» ACTIVITY
The whole listing, pictures aside, should be reproduced exactly.

--- DATA SUPPLIED ---

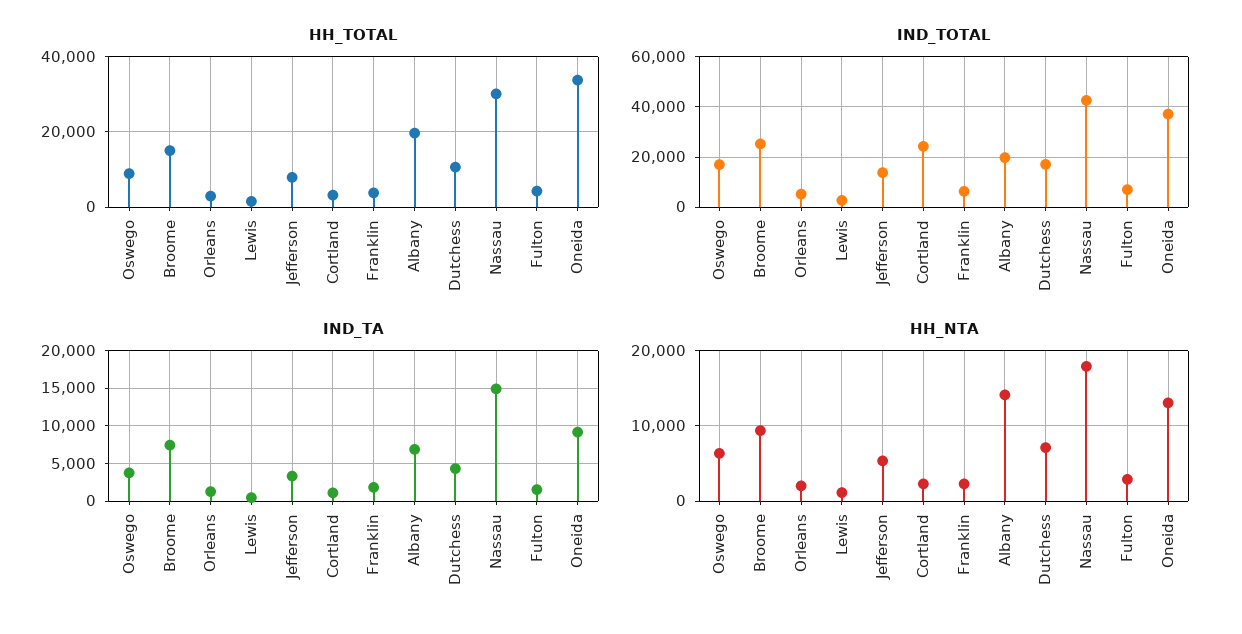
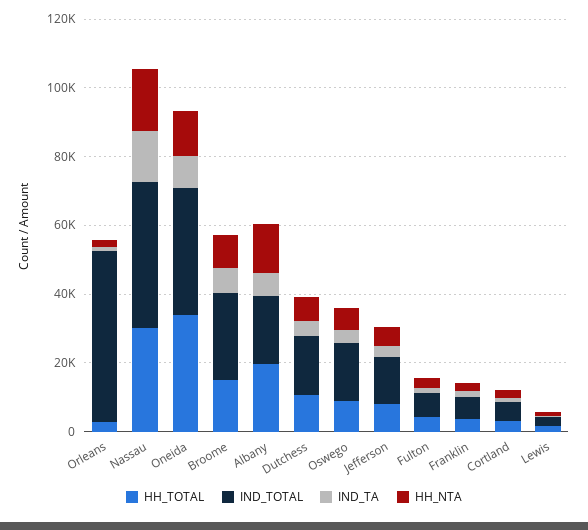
  {
    "HH_TOTAL": {
      "Oswego": 8000,
      "Broome": 16000,
      "Orleans": 2000,
      "Lewis": 2000,
      "Jefferson": 8000,
      "Cortland": 4000,
      "Franklin": 4000,
      "Albany": 20000,
      "Dutchess": 10000,
      "Nassau": 30000,
      "Fulton": 4000,
      "Oneida": 34000
    },
    "IND_TOTAL": {
      "Oswego": 17500,
      "Broome": 25000,
-     "Orleans": 5000,
+     "Orleans": 50000,
      "Lewis": 2500,
      "Jefferson": 15000,
-     "Cortland": 25000,
+     "Cortland": 5000,
      "Franklin": 7500,
      "Albany": 20000,
      "Dutchess": 17500,
      "Nassau": 42500,
      "Fulton": 7500,
      "Oneida": 37500
    },
    "IND_TA": {
      "Oswego": 4000,
      "Broome": 7000,
      "Orleans": 1000,
      "Lewis": 0,
      "Jefferson": 3000,
      "Cortland": 1000,
      "Franklin": 2000,
      "Albany": 7000,
      "Dutchess": 4000,
      "Nassau": 15000,
      "Fulton": 2000,
      "Oneida": 9000
    },
    "HH_NTA": {
      "Oswego": 6000,
      "Broome": 9000,
      "Orleans": 2000,
      "Lewis": 1000,
      "Jefferson": 5000,
      "Cortland": 2000,
      "Franklin": 2000,
      "Albany": 14000,
      "Dutchess": 7000,
      "Nassau": 18000,
      "Fulton": 3000,
      "Oneida": 13000
    }
  }

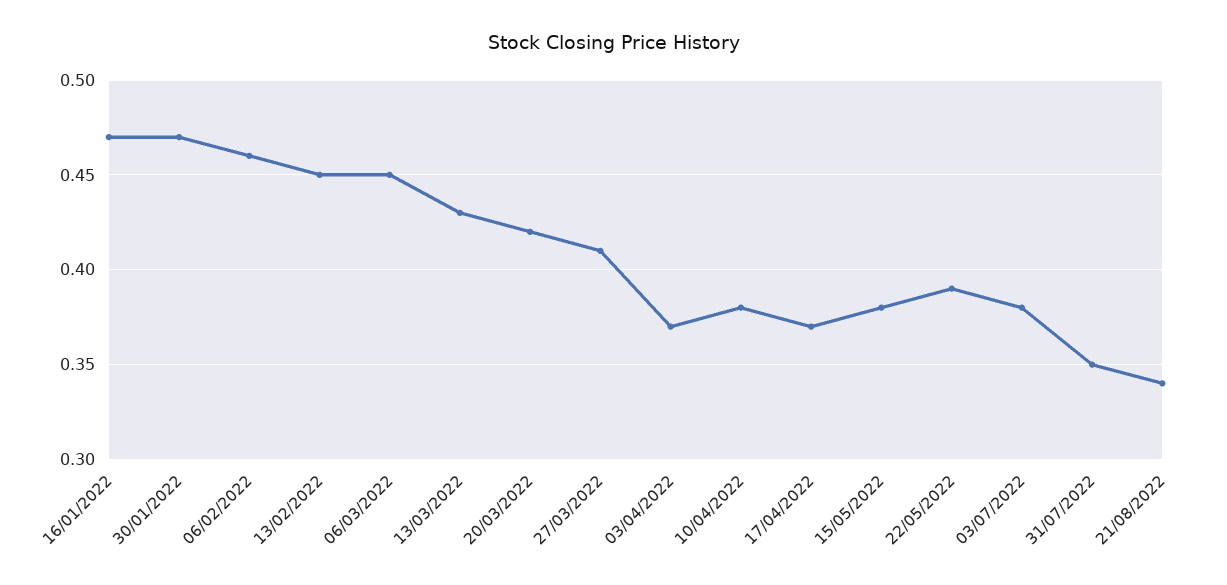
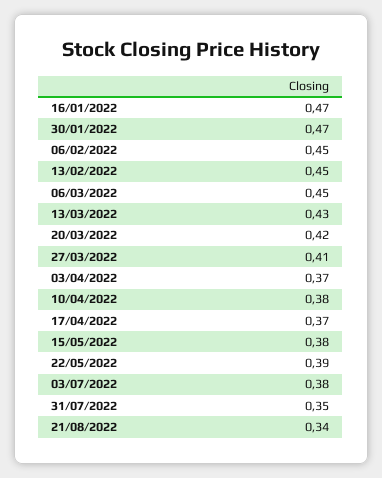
  {
    "16/01/2022": 0.47,
    "30/01/2022": 0.47,
-   "06/02/2022": 0.46,
+   "06/02/2022": 0.45,
    "13/02/2022": 0.45,
    "06/03/2022": 0.45,
    "13/03/2022": 0.43,
    "20/03/2022": 0.42,
    "27/03/2022": 0.41,
    "03/04/2022": 0.37,
    "10/04/2022": 0.38,
    "17/04/2022": 0.37,
    "15/05/2022": 0.38,
    "22/05/2022": 0.39,
    "03/07/2022": 0.38,
    "31/07/2022": 0.35,
    "21/08/2022": 0.34
  }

---

» RESULT OF THE TASK
  {
    "HH_TOTAL": {
      "Oswego": 8000,
      "Broome": 16000,
      "Orleans": 2000,
      "Lewis": 2000,
      "Jefferson": 8000,
      "Cortland": 4000,
      "Franklin": 4000,
      "Albany": 20000,
      "Dutchess": 10000,
      "Nassau": 30000,
      "Fulton": 4000,
      "Oneida": 34000
    },
    "IND_TOTAL": {
      "Oswego": 17500,
      "Broome": 25000,
-     "Orleans": 5000,
+     "Orleans": 50000,
      "Lewis": 2500,
      "Jefferson": 15000,
-     "Cortland": 25000,
+     "Cortland": 5000,
      "Franklin": 7500,
      "Albany": 20000,
      "Dutchess": 17500,
      "Nassau": 42500,
      "Fulton": 7500,
      "Oneida": 37500
    },
    "IND_TA": {
      "Oswego": 4000,
      "Broome": 7000,
      "Orleans": 1000,
      "Lewis": 0,
      "Jefferson": 3000,
      "Cortland": 1000,
      "Franklin": 2000,
      "Albany": 7000,
      "Dutchess": 4000,
      "Nassau": 15000,
      "Fulton": 2000,
      "Oneida": 9000
    },
    "HH_NTA": {
      "Oswego": 6000,
      "Broome": 9000,
      "Orleans": 2000,
      "Lewis": 1000,
      "Jefferson": 5000,
      "Cortland": 2000,
      "Franklin": 2000,
      "Albany": 14000,
      "Dutchess": 7000,
      "Nassau": 18000,
      "Fulton": 3000,
      "Oneida": 13000
    }
  }

  {
    "16/01/2022": 0.47,
    "30/01/2022": 0.47,
-   "06/02/2022": 0.46,
+   "06/02/2022": 0.45,
    "13/02/2022": 0.45,
    "06/03/2022": 0.45,
    "13/03/2022": 0.43,
    "20/03/2022": 0.42,
    "27/03/2022": 0.41,
    "03/04/2022": 0.37,
    "10/04/2022": 0.38,
    "17/04/2022": 0.37,
    "15/05/2022": 0.38,
    "22/05/2022": 0.39,
    "03/07/2022": 0.38,
    "31/07/2022": 0.35,
    "21/08/2022": 0.34
  }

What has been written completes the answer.